I love Colgate. I am obsessed with Colgate. There is, though, one thing that has been bugging me recently. We go to school in a small town, that’s a given. And in this small town, there is limited space for us to live off-campus. That’s a given. Senior year, 250 students are allowed to live off-campus. Applications for these spots start in the fall of junior year.
In a perfect world, one would apply for one of these spots junior year and, after then being given permission to live off-campus, would sign a lease with a local landlord. That system makes far too much sense and so, naturally, can’t exist.
Local landlords entertain leases for off-campus residences two years in advance, meaning that anyone who wants even a shot at getting to live off-campus has to snatch up one of the few available apartments before anyone else. One then has to hope that they are randomly chosen from the off-campus applicants, having already paid for the apartment they may not be allowed to live in.
ResLife’s policy makes perfect sense. Students find out who they are compatible with in the first and sophomore years, followed by a decision to move off campus, followed by applying for off-campus housing and starting the apartment-searching process, followed by a super awesome senior year! Yeah!
Unfortunately, ResLife’s policy is entirely unrealistic. Someone following ResLife’s timeline would start looking for an apartment junior year, only to find that, somehow, all of the downtown housing has been taken.
How could this be?
Simply stated, ResLife’s policy and the real world are hopelessly incompatible with each other.

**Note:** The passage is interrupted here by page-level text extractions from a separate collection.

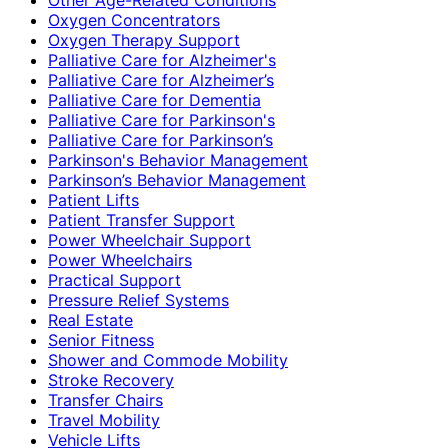
Oxygen Concentrators
Oxygen Therapy Support
Palliative Care for Alzheimer's
Palliative Care for Alzheimer’s
Palliative Care for Dementia
Palliative Care for Parkinson's
Palliative Care for Parkinson’s
Parkinson's Behavior Management
Parkinson’s Behavior Management
Patient Lifts
Patient Transfer Support
Power Wheelchair Support
Power Wheelchairs
Practical Support
Pressure Relief Systems
Real Estate
Senior Fitness
Shower and Commode Mobility
Stroke Recovery
Transfer Chairs
Travel Mobility
Vehicle Lifts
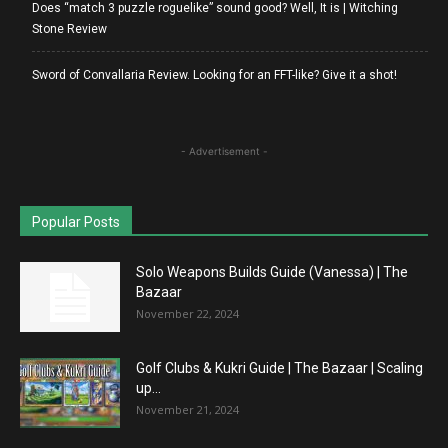
Does “match 3 puzzle roguelike” sound good? Well, It is | Witching
Stone Review
Sword of Convallaria Review. Looking for an FFT-like? Give it a shot!
- Advertisement -
Popular Posts
Solo Weapons Builds Guide (Vanessa) | The
Bazaar
November 22, 2024
Golf Clubs & Kukri Guide | The Bazaar | Scaling
up...
November 21, 2024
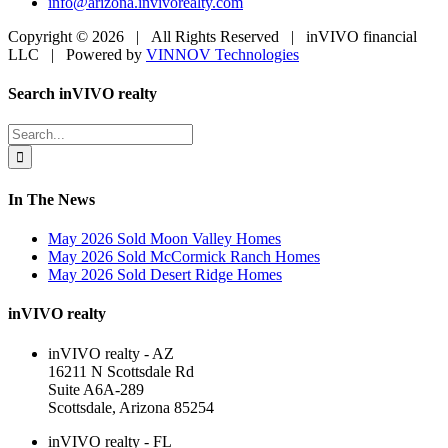
info@arizona.invivorealty.com
Copyright ©
2026 | All Rights Reserved | inVIVO financial
LLC | Powered by
VINNOV Technologies
Facebook
LinkedIn
Toggle
Search inVIVO realty
Sliding
Bar
Search
Area
for:
In The News
May 2026 Sold Moon Valley Homes
May 2026 Sold McCormick Ranch Homes
May 2026 Sold Desert Ridge Homes
inVIVO realty
inVIVO realty - AZ
16211 N Scottsdale Rd
Suite A6A-289
Scottsdale, Arizona 85254
inVIVO realty - FL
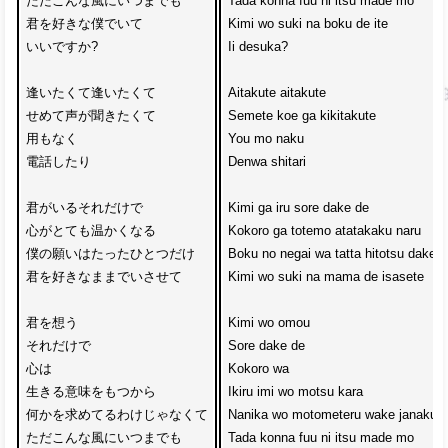
ただこんな風にいつまでも

Tada konna fuu ni itsu made mo

君を好きな僕でいて

Kimi wo suki na boku de ite

いいですか?

Ii desuka?

逢いたくて逢いたくて

Aitakute aitakute

せめて声が聞きたくて

Semete koe ga kikitakute

用もなく

You mo naku 

電話したり

Denwa shitari

君がいるそれだけで

Kimi ga iru sore dake de

心がとても温かくなる

Kokoro ga totemo atatakaku naru

僕の願いはたったひとつだけ

Boku no negai wa tatta hitotsu dake

君を好きなままでいさせて

Kimi wo suki na mama de isasete

君を想う

Kimi wo omou 

それだけで

Sore dake de

心は

Kokoro wa 

生きる意味をもつから

Ikiru imi wo motsu kara

何かを求めてるわけじゃなくて

Nanika wo motometeru wake janakute

ただこんな風にいつまでも

Tada konna fuu ni itsu made mo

And so it is that someone inevitably gets screwed. Either someone follows the real-world plan and lines up senior year housing only to find that they were not among the 250 applicants randomly chosen for the privilege to live downtown, or someone follows Colgate’s plan and ignores off-campus housing until junior year, only to find that there is nowhere to live.
Something has got to give. This situation is absolutely bewildering.
ResLife sent a letter to all sophomores earlier this year stating their belief in Colgate’s off-campus housing plan, and urging students not to sign leases until they are certain they will be allowed to live downtown.
Colgate’s off-campus housing plan, though, does not make sense in the real world. Either ResLife should change the off-campus housing process to allow students to apply to life downtown sophomore year, or Colgate should put pressure on the local landlords not to accept lease agreements before junior year. Colgate cannot just keep on perpetuating a policy that ignores reality.